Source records
• • •

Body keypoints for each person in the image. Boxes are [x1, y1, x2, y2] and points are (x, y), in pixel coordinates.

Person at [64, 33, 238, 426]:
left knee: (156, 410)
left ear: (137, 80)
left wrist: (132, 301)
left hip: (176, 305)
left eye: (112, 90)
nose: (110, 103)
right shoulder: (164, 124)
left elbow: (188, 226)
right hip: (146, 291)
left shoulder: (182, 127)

• • •

Task to carry out
Your answer must be an exact transcription of the lines from the one containing "left knee: (156, 410)" through the last line of the records above, and nothing else.

Answer section
left knee: (156, 410)
left ear: (137, 80)
left wrist: (132, 301)
left hip: (176, 305)
left eye: (112, 90)
nose: (110, 103)
right shoulder: (164, 124)
left elbow: (188, 226)
right hip: (146, 291)
left shoulder: (182, 127)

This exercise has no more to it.